*** Page text ***

Ultraprivate Smartphones – The Great MIT and Silent Circle’s Phil Zimmerman

All image rights and credits the sole property of Technology Review and David Talbot’s piece, Ultraprivate Smartphones.

Quaint Times
We all love our smartphones, and we both love and hate the addiction — perhaps most of us anyway. Many of us remember a time you had to head home, or go to the office, or find a corner phone booth to make a call. Arguably most of us remember having actually to wait until we were at home or at work to make a phone call or pull up our email, or to do too many things nowadays to count on our phones. What drudgery, some might think of the pre-smartphone era. But what quaint times.

Phones Are Becoming Our Internet Experience
We all know the conveniences of our smartphones: Get a text from your college son or daughter who needs a little cash before the end of the month, then transfer money to their bank accounts; while camping, take a shot of a beautiful sunrise, then text the pic to your parents; see a great football action shot of your favorite team, then text a whole group of your friends. Any time, practically anywhere. Among other wonders. All on your phone.

*** Raw data ***

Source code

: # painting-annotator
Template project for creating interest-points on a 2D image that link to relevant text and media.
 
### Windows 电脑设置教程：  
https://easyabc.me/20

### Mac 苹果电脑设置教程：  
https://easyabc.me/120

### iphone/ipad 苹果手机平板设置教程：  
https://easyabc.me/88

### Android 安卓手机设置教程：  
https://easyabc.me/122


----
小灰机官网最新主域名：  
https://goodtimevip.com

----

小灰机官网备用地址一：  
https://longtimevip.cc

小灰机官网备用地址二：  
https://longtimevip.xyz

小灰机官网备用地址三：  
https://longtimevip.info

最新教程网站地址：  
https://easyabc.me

***

Task A:
Substitute "the magazine" for "Technology Review" and write out the page text again, everything from "Ultraprivate Smartphones –" down to "piece, Ultraprivate Smartphones.".
Task B:
From the dataset entries, pull out everything from the line containing "小灰机官网备用地址一：" down to the last line of the entries, copying each line verbatim.

Final answer A:
Ultraprivate Smartphones – The Great MIT and Silent Circle’s Phil Zimmerman

All image rights and credits the sole property of the magazine and David Talbot’s piece, Ultraprivate Smartphones.

Final answer B:
小灰机官网备用地址一：  
https://longtimevip.cc

小灰机官网备用地址二：  
https://longtimevip.xyz

小灰机官网备用地址三：  
https://longtimevip.info

最新教程网站地址：  
https://easyabc.me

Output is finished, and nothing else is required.